27.03.2021, 20:53
Too Young to Die
Rayon & Lucien | 5. Mai 1822 | Hauptdeck der Sphinx
Obwohl er in dieser Nacht keine Wachschicht hatte, war Rayon noch spät aus seiner Hängematte geklettert und hatte sich auf das Hauptdeck der Sphinx begeben. Er hatte den Schlaf eigentlich dringend nötig, doch seine Gedanken ließen ihn nicht schlafen. Gedanken, die ihn so schmerzlich an vergangene Zeiten erinnerten, an Ereignisse, die er eigentlich längst verarbeitet hatte, dass sich sein Herz in seiner Brust zusammenzuziehen schien, und dadurch die Frage aufwarf, ob er mit seiner Vergangenheit tatsächlich so im Reinen war, wie er immer geglaubt hatte.
Der Smutje hatte sich an die Reling gelehnt, die Ellenbogen auf das Holz gestützt und den Blick auf irgendeinen weit entfernten Punkt auf dem ruhigen Meer gerichtet, das vom Mond in ein nahezu mystisches Licht getaucht wurde. Er schloss die Augen und atmete einige Male tief ein, spürte die kühle Nachtluft in seiner Lunge und den lauen Wind auf seiner Haut. Die sanfte Umarmung der Elemente ließ das drückende Gefühl in seiner Brust etwas schwächer werden, aber es verschwand nicht. Dafür war die Wunde, welche die jüngsten Ereignisse in seinem Herzen hinterlassen hatte, zu frisch. Er hatte versagt, erneut. Wieder war jemandem, der ihm etwas bedeutete, Leid zugefügt worden, ohne dass er einschreiten konnte. Und diesmal hatte diese Person den ultimativen Preis bezahlen müssen.
Rayon öffnete die Augen wieder und richtete den Blick auf seine rechte Hand, die er unbewusst zur Faust geballt hatte und in der sich das einzige Erinnerungsstück an Scortias befand, das er besaß. Langsam lockerte er den Griff um den kleinen Gegenstand und blickte ihn nachdenklich an. Irgendetwas in ihm hatte ihn hier an Deck der Sphinx getrieben, um ihn der See zu übergeben, die Erinnerung loszulassen, nicht nur an den Tod des Schiffsjungen, sondern auch an das, was dadurch wieder an sein Bewusstsein geklopft hatte - mit der gleichen Subtilität, die Trevor regelmäßig an den Tag legte, wenn er etwas von ihm wollte. Nun jedoch brachte er es nicht übers Herz, die Statue von Feuerbart und dadurch das Andenken an den Jungen loszulassen. Sie hatten sich nicht allzu lang gekannt, aber nichtsdestotrotz hatte Rayon sich für ihn verantwortlich gefühlt. Und diese Verantwortung hatte er sträflich vernachlässigt, als er sich auf der Insel, auf der ihnen die Kopfgeldjäger aufgelauert hatten, vom Rest der Crew getrennt hatte, um seine Kräutervorräte aufzufrischen. Die Mannschaft der Sphinx hatte um ihr Leben gekämpft, und er war ihnen nicht beigestanden. Sicherlich gab es dafür Gründe - schließlich war er selbst von einer kleinen Gruppe angegriffen worden und konnte nur knapp mit seinem Leben entkommen... doch was war dieses Leben wert, wenn er nicht einmal in der Lage dazu war, es dafür zu nutzen, jemanden zu schützen, der sein ganzes Leben noch vor sich hatte?
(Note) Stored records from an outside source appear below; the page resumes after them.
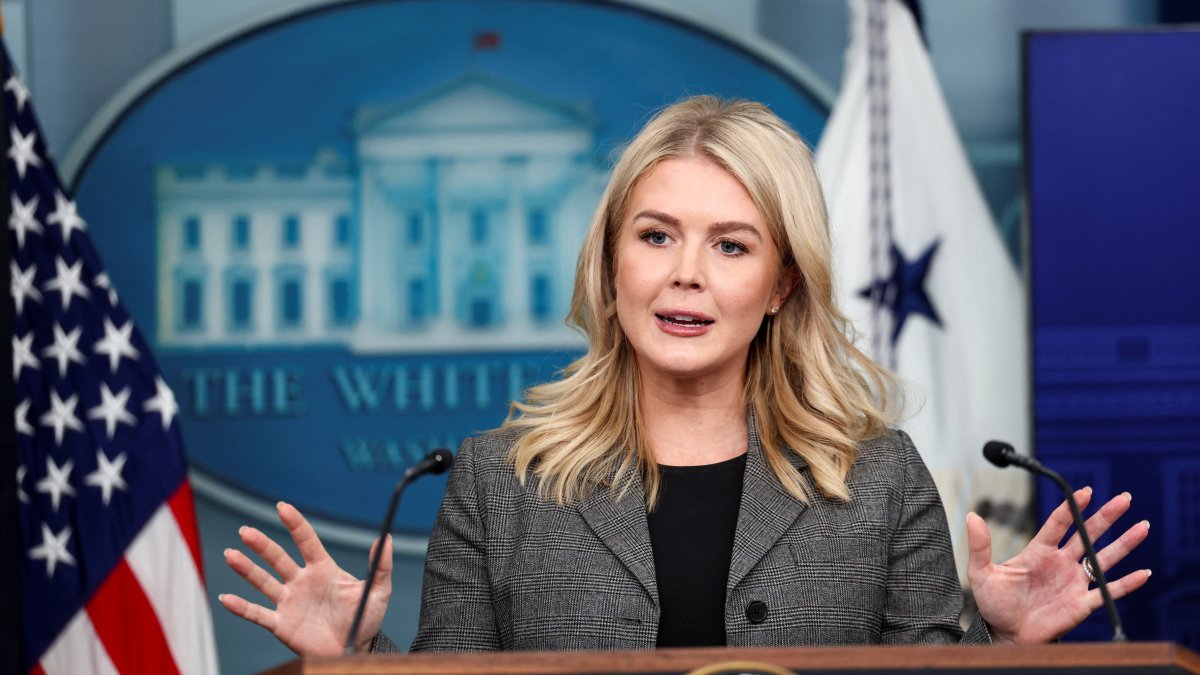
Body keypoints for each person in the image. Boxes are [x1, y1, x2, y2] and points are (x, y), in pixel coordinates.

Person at [219, 96, 1150, 654]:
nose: (685, 274)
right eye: (656, 235)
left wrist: (998, 645)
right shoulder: (499, 480)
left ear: (782, 282)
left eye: (731, 244)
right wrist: (358, 656)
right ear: (612, 260)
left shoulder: (878, 475)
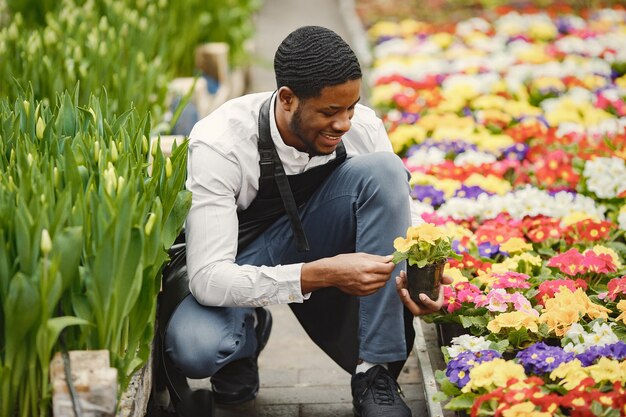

Eine einzelne Träne bahnte sich ihren Weg die Wange des Schiffskochs hinab, als er ein Geräusch in seinem Rücken wahrnahm. Schnell schloss er die rechte Hand erneut und ließ die Statue darin verschwinden, richtete seinen Blick wieder auf das Meer und atmete erneut tief ein, um die düsteren Gedanken zumindest für den Moment zu verscheuchen.